[ltp] "Quick Boot"

Thomas Hood linux-thinkpad@linux-thinkpad.org
Fri, 25 Jun 2004 11:45:43 +0200


On Fri, 2004-06-25 at 02:12, Michelle Klein-Hass wrote:
> One thing you definitely can do is turn off "Quick Boot" from the setup 
> screen. Hold down F1 while turning your ThinkPad on and then keep F1 held 
> down until you get to the setup. "Quick Boot" assumes that Windows is running 
> on the ThinkPad and can interfere with allowing the OS to detect 
> plug-and-play equipment.


Enabling "Quick Boot" switches off the firmware function of configuring
ISA PnP devices before booting the OS.  Switching off this function
saves a wee bit of time and thus makes the power-on sequence a wee
bit quicker.

A genuine "PnP OS" such as Windows doesn't need the firmware to
configure ISA PnP devices because it (the OS) can configure the devices
itself using PnP methods.

GNU/Linux has not one but two implementations of such PnP methods.
The kernel has the isa-pnp driver and userspace has the isapnptools
package.  Unfortunately, last time I checked neither of these was
able to configure the ISA PnP devices on a ThinkPad 600.  I have no
idea why.  I doesn't really matter, though, because the firmware does
a perfectly good job of configuring the devices so long as "Quick Boot"
is disabled.


>  "Quick Boot" is useless under Linux.  It interferes 
> with proper function of sound under Linux, for example.
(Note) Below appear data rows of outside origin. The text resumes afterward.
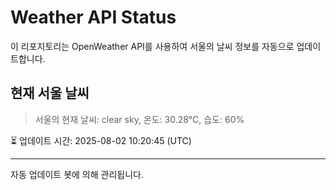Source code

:
# Weather API Status

이 리포지토리는 OpenWeather API를 사용하여 서울의 날씨 정보를 자동으로 업데이트합니다.

## 현재 서울 날씨
> 서울의 현재 날씨: clear sky, 온도: 30.28°C, 습도: 60%

⏳ 업데이트 시간: 2025-08-02 10:20:45 (UTC)

---
자동 업데이트 봇에 의해 관리됩니다.
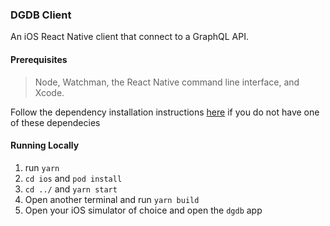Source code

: ### DGDB Client
An iOS React Native client that connect to a GraphQL API.

#### Prerequisites 
> Node, Watchman, the React Native command line interface, and Xcode.

Follow the dependency installation instructions [here](https://reactnative.dev/docs/environment-setup) if you do not have one of these dependecies

#### Running Locally
1. run `yarn`
2. `cd ios` and `pod install`
3. `cd ../` and `yarn start`
4. Open another terminal and run `yarn build`
5. Open your iOS simulator of choice and open the `dgdb` app
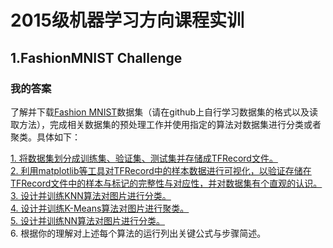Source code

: # 2015级机器学习方向课程实训

## 1.FashionMNIST Challenge

### 我的答案

了解并下载[Fashion MNIST](https://github.com/zalandoresearch/fashion-mnist)数据集（请在github上自行学习数据集的格式以及读取方法），完成相关数据集的预处理工作并使用指定的算法对数据集进行分类或者聚类。具体如下：

[1. 将数据集划分成训练集、验证集、测试集并存储成TFRecord文件。](https://github.com/m-L-0/17b-LiShuHang-2015/blob/master/FashionMNIST_Challenge/Totfrecord.ipynb)  
[2. 利用matplotlib等工具对TFRecord中的样本数据进行可视化，以验证存储在TFRecord文件中的样本与标记的完整性与对应性，并对数据集有个直观的认识。](https://github.com/m-L-0/17b-LiShuHang-2015/blob/master/FashionMNIST_Challenge/Visualization.ipynb)  
[3. 设计并训练KNN算法对图片进行分类。](https://github.com/m-L-0/17b-LiShuHang-2015/blob/master/FashionMNIST_Challenge/KNN.ipynb)  
[4. 设计并训练K-Means算法对图片进行聚类。](https://github.com/m-L-0/17b-LiShuHang-2015/blob/master/FashionMNIST_Challenge/K-means.ipynb)  
[5. 设计并训练NN算法对图片进行分类。](https://github.com/m-L-0/17b-LiShuHang-2015/blob/master/FashionMNIST_Challenge/NN.ipynb)  
6. 根据你的理解对上述每个算法的运行列出关键公式与步骤简述。
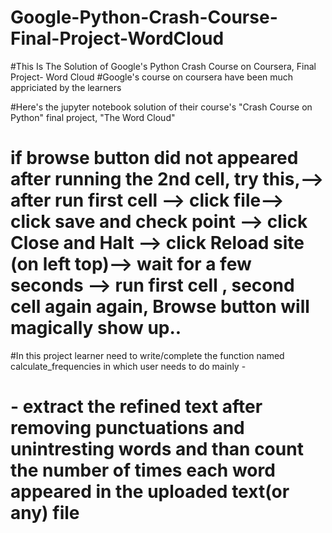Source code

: # Google-Python-Crash-Course-Final-Project-WordCloud
#This Is The Solution of Google's Python Crash Course on Coursera, Final Project- Word Cloud
#Google's course on coursera have been much appriciated by the learners

#Here's the jupyter notebook solution of their course's "Crash Course on Python" final project, "The Word Cloud"

# if browse button did not appeared after running the 2nd cell, try this,--> after run first cell --> click file--> click save and check point --> click Close and Halt --> click Reload site (on left top)--> wait for a few seconds --> run first cell , second cell again again, Browse button will magically show up..  

#In this project learner need to write/complete the function named calculate_frequencies in which user needs to do mainly - 
# - extract the refined text after removing punctuations and unintresting words and than count the number of times each word appeared in the uploaded text(or any) file


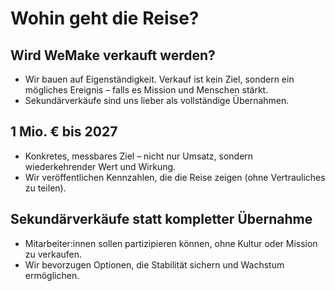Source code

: # Wohin geht die Reise?

## Wird WeMake verkauft werden?

- Wir bauen auf Eigenständigkeit. Verkauf ist kein Ziel, sondern ein mögliches Ereignis – falls es Mission und Menschen
  stärkt.
- Sekundärverkäufe sind uns lieber als vollständige Übernahmen.

## 1 Mio. € bis 2027

- Konkretes, messbares Ziel – nicht nur Umsatz, sondern wiederkehrender Wert und Wirkung.
- Wir veröffentlichen Kennzahlen, die die Reise zeigen (ohne Vertrauliches zu teilen).

## Sekundärverkäufe statt kompletter Übernahme

- Mitarbeiter:innen sollen partizipieren können, ohne Kultur oder Mission zu verkaufen.
- Wir bevorzugen Optionen, die Stabilität sichern und Wachstum ermöglichen.
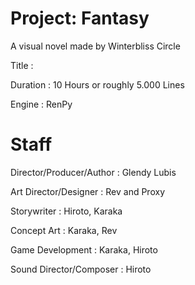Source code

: # Project: Fantasy
A visual novel made by Winterbliss Circle

Title				:

Duration			: 10 Hours or roughly 5.000 Lines

Engine				: RenPy

# Staff
Director/Producer/Author	: Glendy Lubis

Art Director/Designer		: Rev and Proxy

Storywriter			: Hiroto, Karaka

Concept Art			: Karaka, Rev

Game Development		: Karaka, Hiroto

Sound Director/Composer	: Hiroto
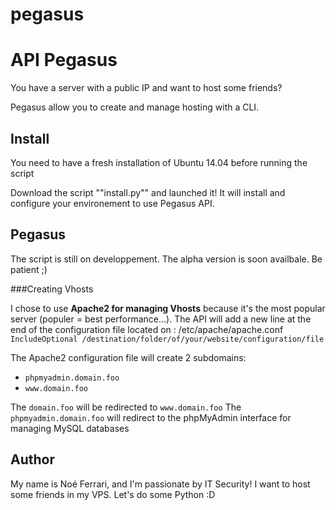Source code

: # pegasus
API Pegasus
===========

You have a server with a public IP and want to host some friends? 

Pegasus allow you to create and manage hosting with a CLI.

## Install

You  need to have a fresh installation of Ubuntu 14.04 before running the script

Download the script ""install.py"" and launched it! It will install and configure your environement to use Pegasus API.

## Pegasus

The script is still on developpement. The alpha version is soon availbale. Be patient ;)

###Creating Vhosts

I chose to use **Apache2 for managing Vhosts** because it's the most popular server (populer = best performance...).
The API will add a new line at the end of the configuration file located on : /etc/apache/apache.conf
``IncludeOptional /destination/folder/of/your/website/configuration/file``

The Apache2 configuration file will create 2 subdomains:

- ``phpmyadmin.domain.foo``
- ``www.domain.foo``

The ``domain.foo`` will be redirected to ``www.domain.foo``
The ``phpmyadmin.domain.foo`` will redirect to the phpMyAdmin interface for managing MySQL databases
## Author

My name is Noé Ferrari, and I'm passionate by IT Security! I want to host some friends in my VPS. Let's do some Python :D

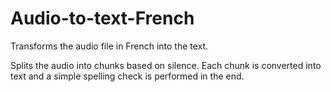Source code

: # Audio-to-text-French
Transforms the audio file in French into the text.

Splits the audio into chunks based on silence. Each chunk is converted into text and a simple spelling check is performed in the end. 
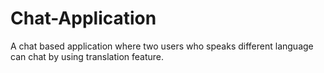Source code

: # Chat-Application
A chat based application where two users who speaks different language can chat by using translation feature.
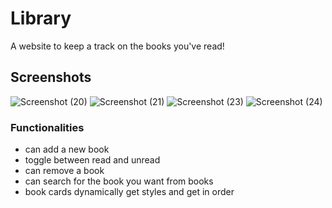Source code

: # Library

A website to keep a track on the books you've read!

## Screenshots
![Screenshot (20)](https://github.com/user-attachments/assets/681a1a69-ab78-41ff-a7e7-aee966f03d1e)
![Screenshot (21)](https://github.com/user-attachments/assets/06d91fd1-80f0-4b2b-970e-7ed456c0e7f1)
![Screenshot (23)](https://github.com/user-attachments/assets/4396676f-15a3-4654-ad5a-584b54dddd1e)
![Screenshot (24)](https://github.com/user-attachments/assets/01af0183-d77d-474c-b65d-635f12bb6c8c)



### Functionalities

- can add a new book
- toggle between read and unread
- can remove a book
- can search for the book you want from books
- book cards dynamically get styles and get in order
The reason sound doesn't work if "Quick Boot" is enabled is that when
"Quick Boot" is enabled the firmware leaves the sound chip in an
entirely unconfigured state.

If you have booted with "Quick Boot" enabled then it is still
possible to use firmware routines to configure ISA PnP devices.
You need a kernel with PnPBIOS support, which means either Linux 2.6.x
or an Alan Cox Linux 2.4.x kernel.  With such a kernel you can use
the setpnp command to invoke firmware routines to configure devices.